After Florida had dominated with defense all season, its mettle turned to mush in the face of Alabama's power running game and McElroy's deft passing.
Florida gave up 490 yards of total offense - more than twice the defense's average of 233.1 - while Alabama scored the most points on the Gators since Michigan's 41-35 win in the Capital One Bowl on Jan. 1, 2008.
Florida's streak of six wins over top 10 teams came to an embarrassing halt. The Tide outstripped Florida 119-58 in offensive yards in the first quarter.
Alabama ran the ball 40-plus times and still found the plays for McElroy to flourish while Florida was missing tackles. The Gators had four rushing attempts all game aside from Tebow's (10 rushes, 63 yards). The Gators won all year by running the ball.
Tebow and the Gators showed early resolve with a four-play, 70-yard drive punctuated by a 23-yard David Nelson touchdown catch. Tebow rushed for gains of 23 and 15 yards on the drive.
With field goals of 48 and 32 yards by Caleb Sturgis, Florida cut the lead to 19-13 before the half. But Alabama held true to its 27-1 record under Nick Saban when leading at halftime.
"We actually had a little confidence going into the locker room," Florida coach Urban Meyer said.
The Tide made it 26-13 with 9:53 left in the third with a 17-yard touchdown catch by tight end Colin Peek.
McElroy, unspectacular at times during the regular season, channeled former Tide great Joe Namath all day.
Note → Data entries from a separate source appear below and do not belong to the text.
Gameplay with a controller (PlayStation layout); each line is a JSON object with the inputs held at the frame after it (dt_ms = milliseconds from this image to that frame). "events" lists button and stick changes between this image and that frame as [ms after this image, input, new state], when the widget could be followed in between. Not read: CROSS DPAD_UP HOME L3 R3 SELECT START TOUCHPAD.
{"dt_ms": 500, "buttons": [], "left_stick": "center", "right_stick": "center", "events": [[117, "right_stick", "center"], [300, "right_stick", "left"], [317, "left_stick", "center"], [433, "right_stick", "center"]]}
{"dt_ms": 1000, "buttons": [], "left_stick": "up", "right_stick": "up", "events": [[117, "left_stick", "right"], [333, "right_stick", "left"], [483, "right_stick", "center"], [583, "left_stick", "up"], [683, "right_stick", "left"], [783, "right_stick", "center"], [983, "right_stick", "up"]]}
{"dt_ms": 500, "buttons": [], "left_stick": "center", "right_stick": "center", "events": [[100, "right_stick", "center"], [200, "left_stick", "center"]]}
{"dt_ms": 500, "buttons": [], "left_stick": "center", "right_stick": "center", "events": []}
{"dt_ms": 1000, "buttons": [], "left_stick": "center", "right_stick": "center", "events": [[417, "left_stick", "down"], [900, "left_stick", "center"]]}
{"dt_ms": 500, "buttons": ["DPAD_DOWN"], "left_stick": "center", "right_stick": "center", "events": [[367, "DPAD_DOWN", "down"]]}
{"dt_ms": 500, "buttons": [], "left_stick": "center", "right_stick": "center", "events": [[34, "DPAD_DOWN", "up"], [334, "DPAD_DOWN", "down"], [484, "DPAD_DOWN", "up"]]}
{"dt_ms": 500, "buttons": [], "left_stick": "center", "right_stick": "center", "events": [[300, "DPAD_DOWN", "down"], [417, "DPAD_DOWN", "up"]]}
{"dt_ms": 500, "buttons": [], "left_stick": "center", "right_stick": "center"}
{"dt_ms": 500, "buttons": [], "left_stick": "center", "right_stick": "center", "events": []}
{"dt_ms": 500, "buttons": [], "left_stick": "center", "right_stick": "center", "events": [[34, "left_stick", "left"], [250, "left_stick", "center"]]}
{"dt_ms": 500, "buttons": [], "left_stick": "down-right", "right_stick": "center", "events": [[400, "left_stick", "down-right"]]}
When McElroy wasn't displaying his accuracy, he was scrambling for first downs along the sideline or spinning for an 8-yard gain.
An emotional Florida team was left in a dumbfounded state in the post-game locker room.
"For a year and a half we've been training for these moments," Nelson said. "To wait that long and to work for this moment and to not come through, it's heartbreaking."
While Tebow cried from the sideline as the clock ran out,, Ingram did the Gator chomp with teammates.
"Our entire team played great," Saban said. "Greg [McElroy] played great. Mark [Ingram] played great. Julio [Jones] played great. Really, most of the credit goes to our guys up front on the offensive line. This is a great win for our program."